STUDY TEXT –
****
When it comes to dealing with stress or trauma, a coping mechanism helps maintain emotional wellness. And in a post-pandemic world where mental health is at the forefront, WILLOW’s <COPINGMECHANISM> is a timely and transparent body of work. Originally slated to release late September, WILLOW’s fifth studio album recently arrived with rock-fueled energy. The half an hour whirlwind features 11 songs, including a collaboration with experimentalist Yves Tumor. <COPINGMECHANISM> is wholly impressive with screamo vocals and pithy lyrics. 

“I wanted to go for rock. I didn’t want to go for pop punk. I didn’t want to go for what’s necessarily popular right now,” WILLOW told Billboard in an interview earlier this year. “I wanted to go for the heart of rock music, which to me is a deep outcry — maybe about pain, maybe about joy.” Interestingly, the album’s artwork is a depiction of an electric guitar smashed into a television screen. Perhaps indicating both self-expression and musical evolution.
****
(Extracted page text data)
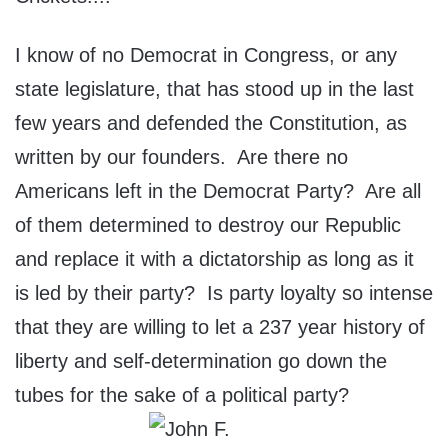
I know of no Democrat in Congress, or any
state legislature, that has stood up in the last
few years and defended the Constitution, as
written by our founders. Are there no
Americans left in the Democrat Party? Are all
of them determined to destroy our Republic
and replace it with a dictatorship as long as it
is led by their party? Is party loyalty so intense
that they are willing to let a 237 year history of
liberty and self-determination go down the
tubes for the sake of a political party?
****
EXERCISE REQUIREMENTS –
• A. According to the piece on WILLOW's fifth studio album, what does the album's artwork depict?
• B. Pick up the piece on WILLOW's fifth studio album where its final sentence leaves off, and extend it.

ANSWERS TO EACH TASK –
• A. An electric guitar smashed into a television screen.

• B.
Read more: WILLOW talks about her influences, working with Avril Lavigne and more

WILLOW began releasing music in 2010, at the age of 9, with her bubblegum pop single “Whip My Hair.” After a hit record and a musical hiatus, the former tween idol experimented instrumentally during her adolescent years. WILLOW delivered her full-length debut Ardipithecus in 2015, her sophomore album The 1st in 2017 and her self-titled LP in 2019. Ultimately, making a solo comeback in 2021 with her fourth studio album lately I Feel EVERYTHING. The pop-punk release, which pays homage to 2000s punk bands like blink-182, was a venturesome transition. Before lately I feel EVERYTHING, WILLOW’s sound ranged from alt-R&B and neo-soul to experimental pop and psychedelic-folk.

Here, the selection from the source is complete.